Coronavirus pandemic impacts business severely, Organizations struggling to balance revenues and expenditure. Many organizations delaying payments or decided to cost cuts to maintain cashflow. Spending on Data center systems, enterprise software, IT services has seen a downfall. Latest Gartner forecast on spending says, worldwide IT spending is forecasted to total $3.4 trillion in 2020, a drop of 8% from last syear’s spending.
The current crisis is causing the Chief information officer (CIOs) to prioritize spending on technology and IT services that are deemed “mission-critical” over initiatives aimed at growth or transformation.
The decline is across the segments, spending on data center systems declines by 9.7%, spending on enterprise software declines by 6.9%, spending communication services declines by 4.5%, spending on IT services declines by 7.7% and spending on devices declines by 15.5% in 2020. The below chart will help understand the declines in IT spending, segment-wise, and overall from 2019.

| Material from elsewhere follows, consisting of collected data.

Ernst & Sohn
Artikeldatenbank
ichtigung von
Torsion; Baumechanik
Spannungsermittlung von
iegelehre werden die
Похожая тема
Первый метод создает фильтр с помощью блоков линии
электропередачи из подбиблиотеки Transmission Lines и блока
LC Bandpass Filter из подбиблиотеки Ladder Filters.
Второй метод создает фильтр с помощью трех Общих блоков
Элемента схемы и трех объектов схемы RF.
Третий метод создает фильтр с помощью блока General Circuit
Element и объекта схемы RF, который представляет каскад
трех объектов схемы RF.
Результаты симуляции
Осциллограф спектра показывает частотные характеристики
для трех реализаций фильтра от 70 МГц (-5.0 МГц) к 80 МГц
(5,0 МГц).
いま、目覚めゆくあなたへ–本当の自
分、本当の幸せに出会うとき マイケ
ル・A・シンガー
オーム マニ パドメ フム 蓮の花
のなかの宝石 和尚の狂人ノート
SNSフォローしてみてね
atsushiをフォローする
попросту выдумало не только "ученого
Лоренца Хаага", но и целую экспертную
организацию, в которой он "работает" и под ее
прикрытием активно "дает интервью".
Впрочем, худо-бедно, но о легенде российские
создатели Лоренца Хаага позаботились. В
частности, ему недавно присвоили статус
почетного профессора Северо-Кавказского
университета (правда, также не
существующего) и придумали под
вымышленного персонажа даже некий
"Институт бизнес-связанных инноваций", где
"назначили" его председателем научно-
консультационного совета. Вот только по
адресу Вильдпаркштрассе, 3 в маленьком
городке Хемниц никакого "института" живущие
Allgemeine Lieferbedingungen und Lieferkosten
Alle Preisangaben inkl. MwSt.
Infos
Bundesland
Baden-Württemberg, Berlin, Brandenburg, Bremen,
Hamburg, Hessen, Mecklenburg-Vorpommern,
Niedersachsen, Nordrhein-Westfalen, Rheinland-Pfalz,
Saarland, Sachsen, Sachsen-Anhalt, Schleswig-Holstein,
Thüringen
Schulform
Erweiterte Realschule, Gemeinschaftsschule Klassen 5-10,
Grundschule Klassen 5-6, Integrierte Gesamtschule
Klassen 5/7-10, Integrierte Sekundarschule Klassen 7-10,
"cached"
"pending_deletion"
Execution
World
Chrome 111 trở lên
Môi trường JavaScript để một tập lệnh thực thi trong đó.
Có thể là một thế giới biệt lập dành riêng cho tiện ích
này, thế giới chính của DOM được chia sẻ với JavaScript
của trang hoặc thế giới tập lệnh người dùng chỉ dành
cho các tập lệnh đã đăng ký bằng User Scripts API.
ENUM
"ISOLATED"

2019 Spending | 2019 Growth (%) | 2020 Spending | 2020 Growth (%) | |
Data Center Systems | 211,633 | 0.7 | 191,122 | -9.7 |
Enterprise Software | 458,133 | 8.8 | 426,255 | -6.9 |
Devices | 698,086 | -2.2 | 589,879 | -15.5 |
IT Services | 1,031,578 | 3.8 | 952,461 | -7.7 |
Communications Services | 1,357,432 | -1.6 | 1,296,627 | -4.5 |
Overall IT | 3,756,862 | 1.0 | 3,456,344 | -8.0 |
All segments will undergo a drop in 2020, with spending on devices and data center systems experiencing the most massive declines in spending. Yet, as coronavirus outbreak and lockdown continues to encourage work from home model, sub-segments such as public cloud services (which declines into multiple categories) will be a spot light, will grow by 19% in 2020. Spending on Cloud-based communication and conferencing solutions grow by 8.9% and 24.3% in 2020.

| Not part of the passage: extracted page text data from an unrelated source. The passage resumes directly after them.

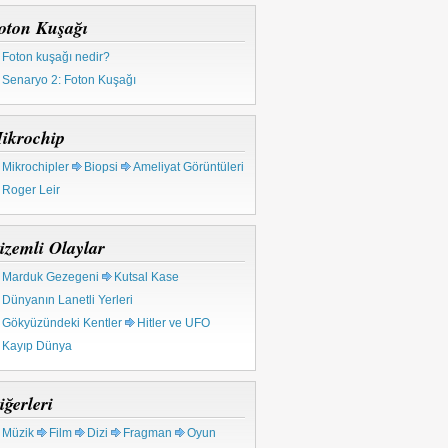
oton Kuşağı
Foton kuşağı nedir?
Senaryo 2: Foton Kuşağı
ikrochip
Mikrochipler
Biopsi
Ameliyat Görüntüleri
Roger Leir
izemli Olaylar
Marduk Gezegeni
Kutsal Kase
Dünyanın Lanetli Yerleri
Gökyüzündeki Kentler
Hitler ve UFO
Kayıp Dünya
iğerleri
Müzik
Film
Dizi
Fragman
Oyun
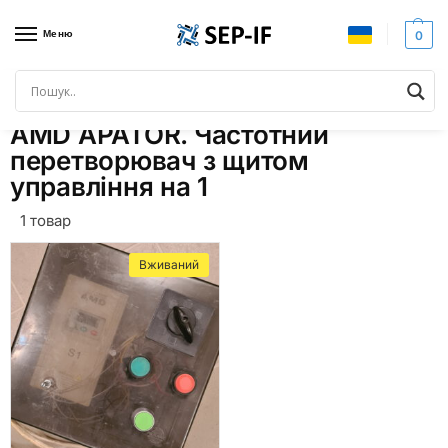
Меню
0
Головна
Товари з позначками “AMD APATOR. Частотний перетворювач з щитом управління на 1”
/
AMD APATOR. Частотний
перетворювач з щитом
управління на 1
1 товар
Вживаний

John-David Lovelock, distinguished research vice president at Gartner, said, “CIOs have moved into emergency cost optimization, which means that investments will be minimized and prioritized on operations that keep the business running, which will be the top priority for most organizations through 2020. Recovery will not follow previous patterns as the forces behind this recession will create both supply-side and demand-side shocks as the public health, social and commercial restrictions begin to lessen.”

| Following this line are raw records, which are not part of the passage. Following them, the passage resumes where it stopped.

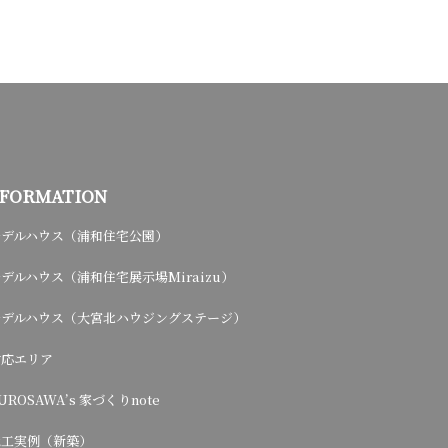
NFORMATION
モデルハウス（浦和住宅公園）
デルハウス（浦和住宅展示場Miraizu）
モデルハウス（大宮北ハウジングステージ）
対応エリア
UROSAWA’s 家づくりnote
施工実例（新築）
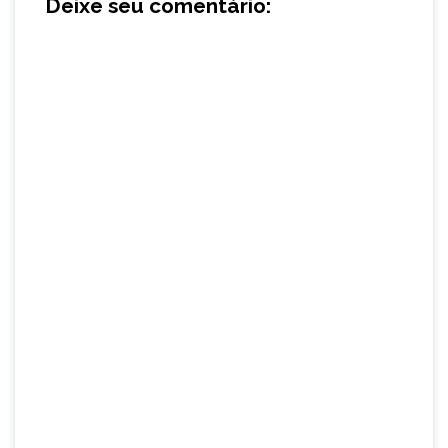
Deixe seu comentário:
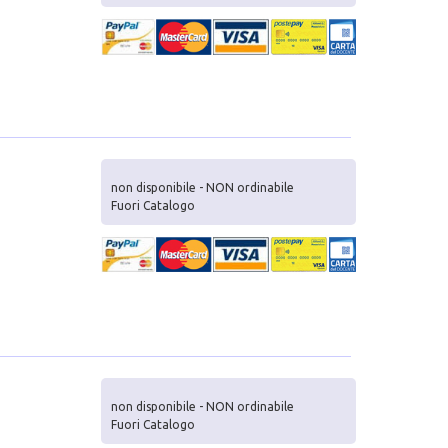
non disponibile - NON ordinabile
Fuori Catalogo
non disponibile - NON ordinabile
Fuori Catalogo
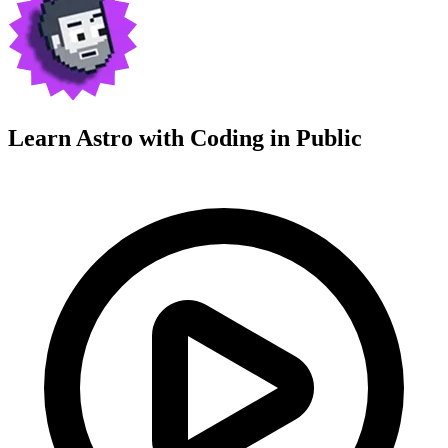
Learn Astro with
Coding in Public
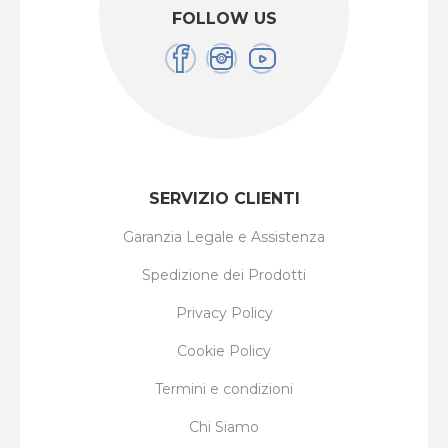
FOLLOW US
SERVIZIO CLIENTI
Garanzia Legale e Assistenza
Spedizione dei Prodotti
Privacy Policy
Cookie Policy
Termini e condizioni
Chi Siamo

Recovery of this downfall on IT spending will be slow throughout 2020. Some industries like entertainment, air transport, and heavy industry affected very severely, and these will take at least 3 years to come back to the 2019 IT spending level. Recovery requires a change in mindset for most organizations. There is no bouncing back. There needs to be a reset focused on moving forward.